I chose Sonsee-Array for this mother’s name, because it means Morning Star Takes Away Clouds. I hope our curriculum takes away at least a little of the cloudy thinking we may have about Native Americans.

Then, at the Minnesota conference this spring, I had another opportunity to make a Native American connection. This time the mother didn’t seem at all “atypical,” but her story is unusual. She is an American of European descent who is married to an Ojibwe (sometimes called Chippewa). Her children are members of one of the registered Ojibwe bands of Wisconsin. That is a tribe I became fascinated by while writing America the Beautiful, so when Ray and I went to the Minnesota conference two years ago, we planned our route through an Ojibwe reservation. I took this photo while we were on that trip.

Lac du Flambeau (Lake of Torches) in the Red Cliff Band of Lake Superior Chippewa Reservation, Wisconsin
Ojibwe Indians have lived along Lac du Flambeau (Lake of Torches) since 1745.

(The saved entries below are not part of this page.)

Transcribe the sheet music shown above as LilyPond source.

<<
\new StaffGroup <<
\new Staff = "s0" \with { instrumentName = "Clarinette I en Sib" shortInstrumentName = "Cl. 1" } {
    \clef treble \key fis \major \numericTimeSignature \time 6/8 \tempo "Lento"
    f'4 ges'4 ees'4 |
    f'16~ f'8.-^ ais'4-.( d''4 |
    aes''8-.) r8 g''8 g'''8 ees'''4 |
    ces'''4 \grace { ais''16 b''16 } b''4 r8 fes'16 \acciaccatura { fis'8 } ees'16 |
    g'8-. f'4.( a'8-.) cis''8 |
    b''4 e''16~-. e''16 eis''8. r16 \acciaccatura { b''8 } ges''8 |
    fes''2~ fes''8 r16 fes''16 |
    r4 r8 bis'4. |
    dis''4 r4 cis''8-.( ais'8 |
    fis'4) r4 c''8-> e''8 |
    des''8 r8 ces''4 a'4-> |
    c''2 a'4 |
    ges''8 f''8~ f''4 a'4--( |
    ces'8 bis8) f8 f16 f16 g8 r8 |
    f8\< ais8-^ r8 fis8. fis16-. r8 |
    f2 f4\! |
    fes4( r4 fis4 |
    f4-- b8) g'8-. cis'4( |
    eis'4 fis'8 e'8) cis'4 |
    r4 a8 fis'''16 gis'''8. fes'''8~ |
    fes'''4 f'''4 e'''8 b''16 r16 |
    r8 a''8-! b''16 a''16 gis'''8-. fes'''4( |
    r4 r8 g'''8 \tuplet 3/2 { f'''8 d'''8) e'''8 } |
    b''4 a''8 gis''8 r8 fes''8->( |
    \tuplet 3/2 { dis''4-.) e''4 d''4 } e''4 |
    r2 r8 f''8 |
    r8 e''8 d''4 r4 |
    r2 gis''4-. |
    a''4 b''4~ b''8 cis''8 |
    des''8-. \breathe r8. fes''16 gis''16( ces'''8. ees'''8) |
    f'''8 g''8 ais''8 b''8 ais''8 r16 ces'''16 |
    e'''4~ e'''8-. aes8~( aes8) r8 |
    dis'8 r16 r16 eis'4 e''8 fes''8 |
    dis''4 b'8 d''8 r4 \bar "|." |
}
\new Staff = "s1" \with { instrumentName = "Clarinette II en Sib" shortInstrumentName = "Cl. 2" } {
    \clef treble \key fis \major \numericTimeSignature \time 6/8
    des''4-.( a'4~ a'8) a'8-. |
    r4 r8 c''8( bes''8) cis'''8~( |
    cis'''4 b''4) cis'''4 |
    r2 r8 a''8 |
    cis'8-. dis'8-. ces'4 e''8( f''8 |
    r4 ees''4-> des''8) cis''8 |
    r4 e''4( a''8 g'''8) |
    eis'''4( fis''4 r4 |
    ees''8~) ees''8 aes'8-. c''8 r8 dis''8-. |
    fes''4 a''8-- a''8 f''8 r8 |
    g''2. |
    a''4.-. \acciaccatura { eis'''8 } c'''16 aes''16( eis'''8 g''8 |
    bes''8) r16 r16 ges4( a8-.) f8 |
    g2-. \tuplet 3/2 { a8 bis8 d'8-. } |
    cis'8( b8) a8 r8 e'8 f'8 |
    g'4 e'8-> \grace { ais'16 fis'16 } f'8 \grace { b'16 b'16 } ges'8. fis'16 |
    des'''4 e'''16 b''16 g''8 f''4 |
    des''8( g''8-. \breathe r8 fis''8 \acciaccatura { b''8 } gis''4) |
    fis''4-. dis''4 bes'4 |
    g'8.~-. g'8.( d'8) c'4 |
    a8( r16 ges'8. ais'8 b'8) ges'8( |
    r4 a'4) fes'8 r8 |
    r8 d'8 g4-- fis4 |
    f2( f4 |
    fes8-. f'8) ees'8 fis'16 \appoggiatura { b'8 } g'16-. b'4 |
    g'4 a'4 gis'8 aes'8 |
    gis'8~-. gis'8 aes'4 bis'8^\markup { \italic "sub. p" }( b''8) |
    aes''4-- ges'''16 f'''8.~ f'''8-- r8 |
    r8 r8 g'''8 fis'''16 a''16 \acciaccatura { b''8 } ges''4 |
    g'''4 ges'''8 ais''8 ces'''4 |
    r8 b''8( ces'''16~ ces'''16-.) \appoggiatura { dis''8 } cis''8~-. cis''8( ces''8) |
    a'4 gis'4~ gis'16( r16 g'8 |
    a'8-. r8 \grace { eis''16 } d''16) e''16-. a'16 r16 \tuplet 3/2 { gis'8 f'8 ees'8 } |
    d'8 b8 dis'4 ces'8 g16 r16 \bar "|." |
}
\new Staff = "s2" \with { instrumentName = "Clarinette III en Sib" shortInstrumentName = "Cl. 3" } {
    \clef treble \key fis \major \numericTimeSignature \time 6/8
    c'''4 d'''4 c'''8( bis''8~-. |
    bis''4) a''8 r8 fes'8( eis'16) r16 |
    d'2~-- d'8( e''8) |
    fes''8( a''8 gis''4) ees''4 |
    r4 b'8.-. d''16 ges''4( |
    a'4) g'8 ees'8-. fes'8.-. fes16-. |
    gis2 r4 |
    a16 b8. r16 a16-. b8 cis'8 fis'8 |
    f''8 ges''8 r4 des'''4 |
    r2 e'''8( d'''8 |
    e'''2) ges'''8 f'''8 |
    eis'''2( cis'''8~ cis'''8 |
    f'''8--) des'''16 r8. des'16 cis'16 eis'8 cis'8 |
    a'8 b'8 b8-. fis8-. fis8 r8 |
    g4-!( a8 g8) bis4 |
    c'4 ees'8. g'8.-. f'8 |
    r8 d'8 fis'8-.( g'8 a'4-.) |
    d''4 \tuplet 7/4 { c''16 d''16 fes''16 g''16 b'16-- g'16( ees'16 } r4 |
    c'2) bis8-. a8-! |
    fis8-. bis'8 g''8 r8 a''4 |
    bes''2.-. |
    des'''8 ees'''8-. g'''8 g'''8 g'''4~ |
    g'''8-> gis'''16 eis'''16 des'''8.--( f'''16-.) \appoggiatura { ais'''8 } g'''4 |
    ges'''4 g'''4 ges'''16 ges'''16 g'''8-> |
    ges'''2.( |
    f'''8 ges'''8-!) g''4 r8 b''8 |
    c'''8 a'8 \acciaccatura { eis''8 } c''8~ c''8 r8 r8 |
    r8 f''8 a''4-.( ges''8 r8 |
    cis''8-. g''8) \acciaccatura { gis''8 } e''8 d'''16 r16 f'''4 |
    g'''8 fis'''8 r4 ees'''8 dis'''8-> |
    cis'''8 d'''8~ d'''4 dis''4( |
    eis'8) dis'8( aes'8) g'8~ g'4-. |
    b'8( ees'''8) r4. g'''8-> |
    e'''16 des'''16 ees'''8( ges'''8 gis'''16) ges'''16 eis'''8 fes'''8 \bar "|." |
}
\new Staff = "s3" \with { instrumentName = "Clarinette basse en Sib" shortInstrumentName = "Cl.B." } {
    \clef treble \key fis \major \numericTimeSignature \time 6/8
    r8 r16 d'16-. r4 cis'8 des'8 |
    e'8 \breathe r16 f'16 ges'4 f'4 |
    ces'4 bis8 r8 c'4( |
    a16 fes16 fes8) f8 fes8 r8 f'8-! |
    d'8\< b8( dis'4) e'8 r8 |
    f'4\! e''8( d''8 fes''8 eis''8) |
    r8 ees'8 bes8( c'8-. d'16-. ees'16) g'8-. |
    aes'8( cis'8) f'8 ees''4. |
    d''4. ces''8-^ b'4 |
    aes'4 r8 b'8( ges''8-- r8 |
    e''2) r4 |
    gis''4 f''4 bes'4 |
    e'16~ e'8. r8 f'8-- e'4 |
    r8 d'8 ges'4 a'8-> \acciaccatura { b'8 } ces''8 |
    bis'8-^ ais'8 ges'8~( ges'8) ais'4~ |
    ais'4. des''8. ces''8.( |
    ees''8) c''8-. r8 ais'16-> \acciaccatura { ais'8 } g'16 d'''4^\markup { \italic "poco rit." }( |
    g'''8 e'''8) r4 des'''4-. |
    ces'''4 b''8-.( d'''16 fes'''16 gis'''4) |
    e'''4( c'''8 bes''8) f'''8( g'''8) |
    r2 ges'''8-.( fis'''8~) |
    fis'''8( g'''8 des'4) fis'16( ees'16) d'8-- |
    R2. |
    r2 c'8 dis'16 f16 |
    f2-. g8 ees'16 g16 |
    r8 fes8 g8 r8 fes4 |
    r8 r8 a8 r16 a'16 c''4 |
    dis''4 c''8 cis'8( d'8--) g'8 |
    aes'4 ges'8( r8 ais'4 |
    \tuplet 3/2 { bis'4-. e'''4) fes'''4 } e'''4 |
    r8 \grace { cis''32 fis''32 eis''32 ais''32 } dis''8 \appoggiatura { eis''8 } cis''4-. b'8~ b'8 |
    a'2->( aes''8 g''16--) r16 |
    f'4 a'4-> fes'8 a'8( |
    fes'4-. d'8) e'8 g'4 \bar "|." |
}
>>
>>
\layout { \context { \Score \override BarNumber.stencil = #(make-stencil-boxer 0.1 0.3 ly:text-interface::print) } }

Diversity. That word often has negative connotations these days, but in its original meaning, it is a good way to describe homeschooling families. We are indeed diverse. Praise God for that.

I’ll call the wife of the Ojibwe Amy. Amy means beloved. That’s how God feels about all of us.

After these things I looked, and behold, a great multitude which no one could count, from every nation and all tribes and peoples and tongues, standing before the throne and before the Lamb, clothed in white robes, and palm branches were in their hands.